Last week, we reported that Google had removed a popular Chrome extension because new owners turned it into a malware app. In a disturbingly common rerun, much the same thing has happened to a popular Android app, downloaded millions of times from the Play Store. Out of nowhere, it started displaying malicious ads, and now it̵
Malwarebytes documents how its forum users started reporting strange pop-up ads and website redirects on their mobile browsers just over a month ago. After some browsing by the service’s staff, it was determined that a December 4 update of “Barcode Scanner” by Lavabird LTD had started shifting ads for unnecessary (and potentially fraudulent) security servers to its millions of users.

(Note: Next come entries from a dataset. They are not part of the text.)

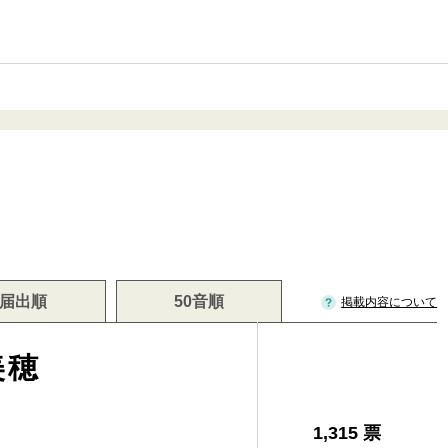
届出順
50音順
掲載内容について
美穂
1,315 票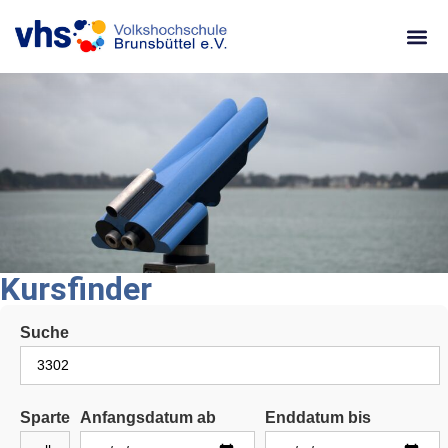
content
Kursfinder
Suche
Sparte
Anfangsdatum ab
Enddatum bis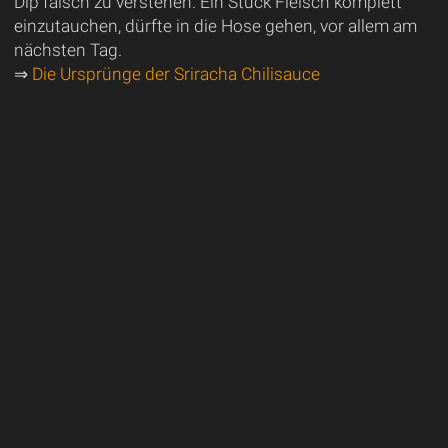
Dip falsch zu verstehen. Ein Stück Fleisch komplett
einzutauchen, dürfte in die Hose gehen, vor allem am
nächsten Tag.
⇒
Die Ursprünge der Sriracha Chilisauce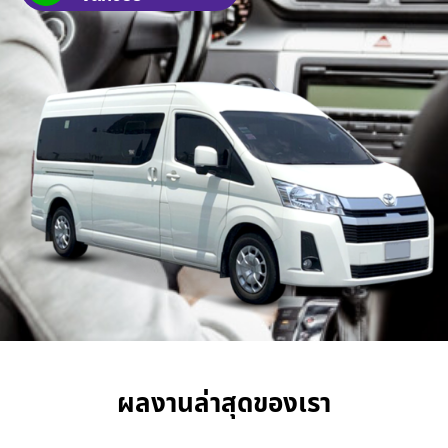
ผลงานล่าสุดของเรา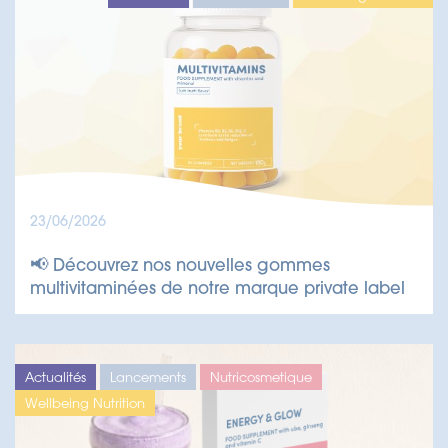
23/06/2026
📢 Découvrez nos nouvelles gommes
multivitaminées de notre marque private label
Actualités
Lancements
Nutricosmetique
Wellbeing Nutrition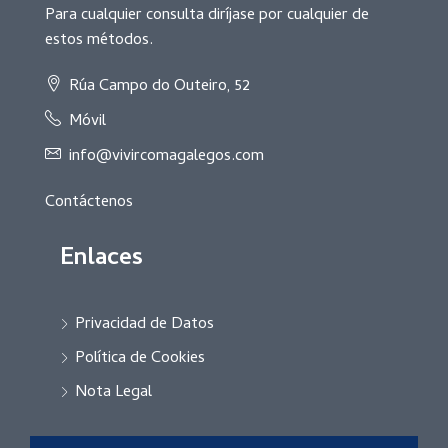
Para cualquier consulta diríjase por cualquier de
estos métodos.
Rúa Campo do Outeiro, 52
Móvil
info@vivircomagalegos.com
Contáctenos
Enlaces
Privacidad de Datos
Política de Cookies
Nota Legal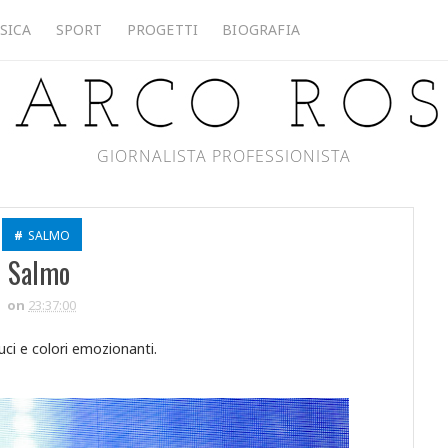
SICA
SPORT
PROGETTI
BIOGRAFIA
GIORNALISTA PROFESSIONISTA
#
SALMO
Salmo
on
23:37:00
uci e colori emozionanti.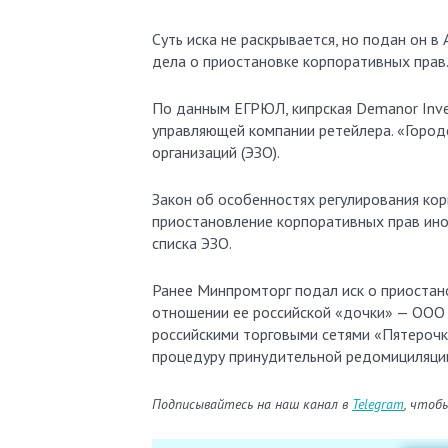
Суть иска не раскрывается, но подан он 
дела о приостановке корпоративных прав
По данным ЕГРЮЛ, кипрская Demanor Inv
управляющей компании ретейлера. «Город
организаций (ЭЗО).
Закон об особенностях регулирования ко
приостановление корпоративных прав ино
списка ЭЗО.
Ранее Минпромторг подал иск о приостано
отношении ее российской «дочки» — ООО 
российскими торговыми сетями «Пятерочка
процедуру принудительной редомициляци
Подписывайтесь на наш канал в
Telegram
, чтоб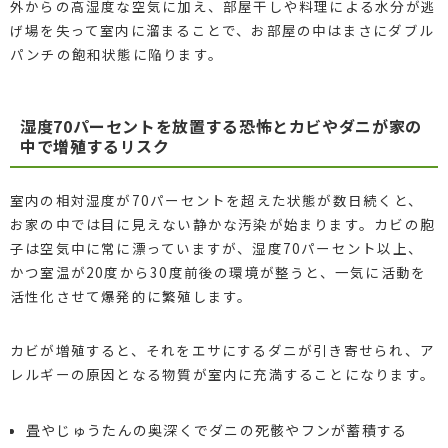
外からの高湿度な空気に加え、部屋干しや料理による水分が逃
げ場を失って室内に溜まることで、お部屋の中はまさにダブル
パンチの飽和状態に陥ります。
湿度70パーセントを放置する恐怖とカビやダニが家の
中で増殖するリスク
室内の相対湿度が70パーセントを超えた状態が数日続くと、
お家の中では目に見えない静かな汚染が始まります。カビの胞
子は空気中に常に漂っていますが、湿度70パーセント以上、
かつ室温が20度から30度前後の環境が整うと、一気に活動を
活性化させて爆発的に繁殖します。
カビが増殖すると、それをエサにするダニが引き寄せられ、ア
レルギーの原因となる物質が室内に充満することになります。
畳やじゅうたんの奥深くでダニの死骸やフンが蓄積する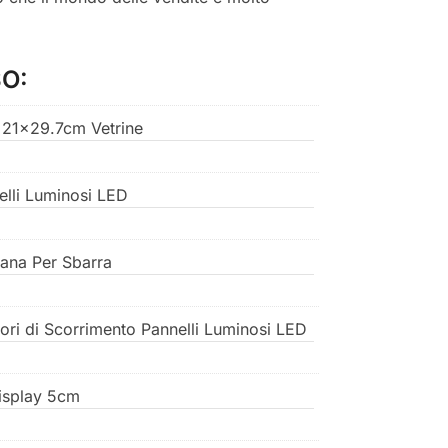
O:
 21x29.7cm Vetrine
elli Luminosi LED
nana Per Sbarra
ori di Scorrimento Pannelli Luminosi LED
display 5cm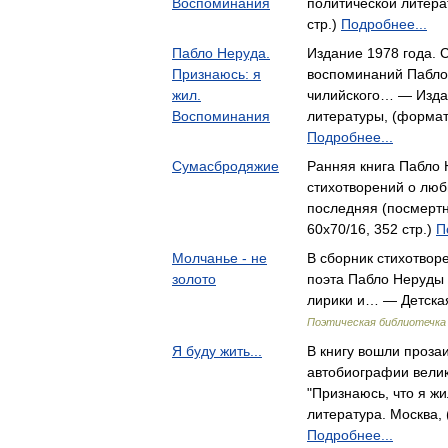
Воспоминания
политической литера
стр.)
Подробнее...
Пабло Неруда.
Издание 1978 года. 
Признаюсь: я
воспоминаний Пабло
жил.
чилийского… — Изда
Воспоминания
литературы, (формат:
Подробнее...
Сумасбродяжие
Ранняя книга Пабло 
стихотворений о люб
последняя (посмерт
60x70/16, 352 стр.)
П
Молчанье - не
В сборник стихотвор
золото
поэта Пабло Неруды
лирики и… — Детская
Поэтическая библиотечка
Я буду жить...
В книгу вошли проза
автобиографии велик
"Признаюсь, что я ж
литература. Москва, 
Подробнее...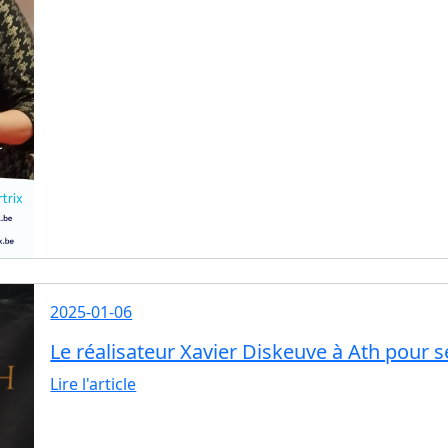
2025-01-06
Le réalisateur Xavier Diskeuve à Ath pour 
Lire l'article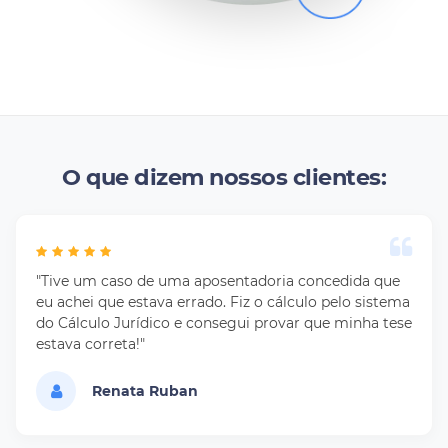
O que dizem nossos clientes:
"Tive um caso de uma aposentadoria concedida que
eu achei que estava errado. Fiz o cálculo pelo sistema
do Cálculo Jurídico e consegui provar que minha tese
estava correta!"
Renata Ruban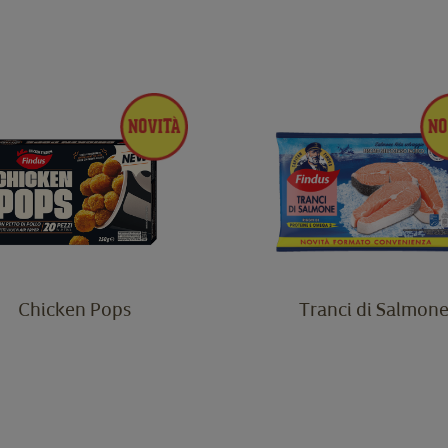
Chicken Pops
Tranci di Salmon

Malwarebytes has warned Google and the listing for the app has been removed from the Play Store, but it has reportedly not been removed remotely from the affected users’ phones (as was the case with the Chrome extension). Presumably, the app has bypassed the Play Store’s normally robust set of protections, Google Play Protect, by installing the malicious code as a harmless update rather than starting out as a bogus app: it was used harmlessly for years before the update.
It is not clear what prompted the change. In the case of The Great Suspender extension, it was clearly the new owners of the service who steered it in a bad way. Before Barcode Scanner, there was no apparent change in ownership or developer behavior that made the app malicious. If you’re wondering what specific canner app it is, it used to run out https://play.google.com/store/apps/details?id=com.qrcodescanner.barcode scanner. Oddly, the developer of that app is still active on the Play Store, with a similar app (not updated since August) still live. It is listed with an identical icon and the (possibly deliberate?) ‘Barcode scanner’ spelling error. The developer information lists Maharashtra, India as the location, with a generic Gmail address and a blank web page. Earlier versions of the app, apparently under the same developer account, showed a harmless WordPress page as a website.
Google’s efforts to keep Android and Chrome “clean” have been generally excellent so far, despite their inherent vulnerability as open platforms. But vicious actors can be resourceful in their attempts to bypass security, and it seems that updates to long-trusted applications have become something of a blind spot. Google needs to better protect its users on all platforms.